## [TASK OBJECTIVE]
Reproduce the text of every record below without changing anything, keeping each line as it stands.

(Collected data)
^^^^^^^^^^^^^^^^

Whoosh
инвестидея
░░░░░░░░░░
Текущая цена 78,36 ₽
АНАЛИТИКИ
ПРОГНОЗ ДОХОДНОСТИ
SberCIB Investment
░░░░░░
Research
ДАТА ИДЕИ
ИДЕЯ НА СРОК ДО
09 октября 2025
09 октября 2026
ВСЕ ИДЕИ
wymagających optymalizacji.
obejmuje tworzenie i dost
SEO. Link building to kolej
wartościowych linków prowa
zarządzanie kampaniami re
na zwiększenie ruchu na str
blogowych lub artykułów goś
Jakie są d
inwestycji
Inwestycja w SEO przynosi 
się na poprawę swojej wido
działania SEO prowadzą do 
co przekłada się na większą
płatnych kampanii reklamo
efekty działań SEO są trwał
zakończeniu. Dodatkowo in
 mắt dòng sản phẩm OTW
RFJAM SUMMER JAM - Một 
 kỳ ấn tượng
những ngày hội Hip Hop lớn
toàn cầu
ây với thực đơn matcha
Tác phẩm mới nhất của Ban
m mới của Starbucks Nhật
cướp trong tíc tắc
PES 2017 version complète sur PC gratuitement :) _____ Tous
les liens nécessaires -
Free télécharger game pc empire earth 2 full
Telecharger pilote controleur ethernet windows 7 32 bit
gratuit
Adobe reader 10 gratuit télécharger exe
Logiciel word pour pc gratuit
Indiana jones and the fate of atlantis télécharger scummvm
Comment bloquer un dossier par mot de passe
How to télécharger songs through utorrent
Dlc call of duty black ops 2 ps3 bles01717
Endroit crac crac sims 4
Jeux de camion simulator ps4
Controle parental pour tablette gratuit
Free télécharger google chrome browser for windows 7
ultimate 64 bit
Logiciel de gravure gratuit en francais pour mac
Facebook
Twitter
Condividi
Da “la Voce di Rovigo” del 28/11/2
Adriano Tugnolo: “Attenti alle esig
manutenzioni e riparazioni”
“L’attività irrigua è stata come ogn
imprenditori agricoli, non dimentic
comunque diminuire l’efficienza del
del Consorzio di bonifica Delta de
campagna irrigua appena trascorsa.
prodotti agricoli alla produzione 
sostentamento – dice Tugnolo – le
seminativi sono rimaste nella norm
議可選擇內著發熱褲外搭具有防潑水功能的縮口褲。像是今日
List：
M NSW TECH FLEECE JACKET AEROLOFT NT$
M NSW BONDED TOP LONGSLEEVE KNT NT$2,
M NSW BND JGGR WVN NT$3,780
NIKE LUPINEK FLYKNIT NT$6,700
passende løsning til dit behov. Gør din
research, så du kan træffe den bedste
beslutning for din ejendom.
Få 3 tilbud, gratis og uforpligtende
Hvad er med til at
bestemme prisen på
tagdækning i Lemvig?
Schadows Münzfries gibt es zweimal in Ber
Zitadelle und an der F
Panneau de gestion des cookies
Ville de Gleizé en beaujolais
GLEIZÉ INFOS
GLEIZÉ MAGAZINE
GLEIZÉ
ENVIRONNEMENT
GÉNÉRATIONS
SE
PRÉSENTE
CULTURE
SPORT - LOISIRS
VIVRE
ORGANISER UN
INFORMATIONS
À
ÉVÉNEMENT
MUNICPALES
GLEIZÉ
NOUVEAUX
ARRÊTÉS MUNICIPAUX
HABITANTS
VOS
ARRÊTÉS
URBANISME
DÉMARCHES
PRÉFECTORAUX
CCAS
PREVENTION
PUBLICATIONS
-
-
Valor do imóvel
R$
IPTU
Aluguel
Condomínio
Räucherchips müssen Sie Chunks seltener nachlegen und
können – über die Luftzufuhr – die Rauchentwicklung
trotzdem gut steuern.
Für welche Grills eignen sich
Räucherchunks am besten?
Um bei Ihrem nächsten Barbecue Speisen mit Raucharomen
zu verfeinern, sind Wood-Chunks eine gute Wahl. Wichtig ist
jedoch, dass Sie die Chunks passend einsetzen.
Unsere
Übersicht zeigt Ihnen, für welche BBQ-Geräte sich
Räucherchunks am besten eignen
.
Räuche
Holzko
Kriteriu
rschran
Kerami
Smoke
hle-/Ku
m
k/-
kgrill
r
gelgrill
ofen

^^^^^^^^^^^^^^^^

## [ANSWER SECTION]
Whoosh
инвестидея
░░░░░░░░░░
Текущая цена 78,36 ₽
АНАЛИТИКИ
ПРОГНОЗ ДОХОДНОСТИ
SberCIB Investment
░░░░░░
Research
ДАТА ИДЕИ
ИДЕЯ НА СРОК ДО
09 октября 2025
09 октября 2026
ВСЕ ИДЕИ
wymagających optymalizacji.
obejmuje tworzenie i dost
SEO. Link building to kolej
wartościowych linków prowa
zarządzanie kampaniami re
na zwiększenie ruchu na str
blogowych lub artykułów goś
Jakie są d
inwestycji
Inwestycja w SEO przynosi 
się na poprawę swojej wido
działania SEO prowadzą do 
co przekłada się na większą
płatnych kampanii reklamo
efekty działań SEO są trwał
zakończeniu. Dodatkowo in
 mắt dòng sản phẩm OTW
RFJAM SUMMER JAM - Một 
 kỳ ấn tượng
những ngày hội Hip Hop lớn
toàn cầu
ây với thực đơn matcha
Tác phẩm mới nhất của Ban
m mới của Starbucks Nhật
cướp trong tíc tắc
PES 2017 version complète sur PC gratuitement :) _____ Tous
les liens nécessaires -
Free télécharger game pc empire earth 2 full
Telecharger pilote controleur ethernet windows 7 32 bit
gratuit
Adobe reader 10 gratuit télécharger exe
Logiciel word pour pc gratuit
Indiana jones and the fate of atlantis télécharger scummvm
Comment bloquer un dossier par mot de passe
How to télécharger songs through utorrent
Dlc call of duty black ops 2 ps3 bles01717
Endroit crac crac sims 4
Jeux de camion simulator ps4
Controle parental pour tablette gratuit
Free télécharger google chrome browser for windows 7
ultimate 64 bit
Logiciel de gravure gratuit en francais pour mac
Facebook
Twitter
Condividi
Da “la Voce di Rovigo” del 28/11/2
Adriano Tugnolo: “Attenti alle esig
manutenzioni e riparazioni”
“L’attività irrigua è stata come ogn
imprenditori agricoli, non dimentic
comunque diminuire l’efficienza del
del Consorzio di bonifica Delta de
campagna irrigua appena trascorsa.
prodotti agricoli alla produzione 
sostentamento – dice Tugnolo – le
seminativi sono rimaste nella norm
議可選擇內著發熱褲外搭具有防潑水功能的縮口褲。像是今日
List：
M NSW TECH FLEECE JACKET AEROLOFT NT$
M NSW BONDED TOP LONGSLEEVE KNT NT$2,
M NSW BND JGGR WVN NT$3,780
NIKE LUPINEK FLYKNIT NT$6,700
passende løsning til dit behov. Gør din
research, så du kan træffe den bedste
beslutning for din ejendom.
Få 3 tilbud, gratis og uforpligtende
Hvad er med til at
bestemme prisen på
tagdækning i Lemvig?
Schadows Münzfries gibt es zweimal in Ber
Zitadelle und an der F
Panneau de gestion des cookies
Ville de Gleizé en beaujolais
GLEIZÉ INFOS
GLEIZÉ MAGAZINE
GLEIZÉ
ENVIRONNEMENT
GÉNÉRATIONS
SE
PRÉSENTE
CULTURE
SPORT - LOISIRS
VIVRE
ORGANISER UN
INFORMATIONS
À
ÉVÉNEMENT
MUNICPALES
GLEIZÉ
NOUVEAUX
ARRÊTÉS MUNICIPAUX
HABITANTS
VOS
ARRÊTÉS
URBANISME
DÉMARCHES
PRÉFECTORAUX
CCAS
PREVENTION
PUBLICATIONS
-
-
Valor do imóvel
R$
IPTU
Aluguel
Condomínio
Räucherchips müssen Sie Chunks seltener nachlegen und
können – über die Luftzufuhr – die Rauchentwicklung
trotzdem gut steuern.
Für welche Grills eignen sich
Räucherchunks am besten?
Um bei Ihrem nächsten Barbecue Speisen mit Raucharomen
zu verfeinern, sind Wood-Chunks eine gute Wahl. Wichtig ist
jedoch, dass Sie die Chunks passend einsetzen.
Unsere
Übersicht zeigt Ihnen, für welche BBQ-Geräte sich
Räucherchunks am besten eignen
.
Räuche
Holzko
Kriteriu
rschran
Kerami
Smoke
hle-/Ku
m
k/-
kgrill
r
gelgrill
ofen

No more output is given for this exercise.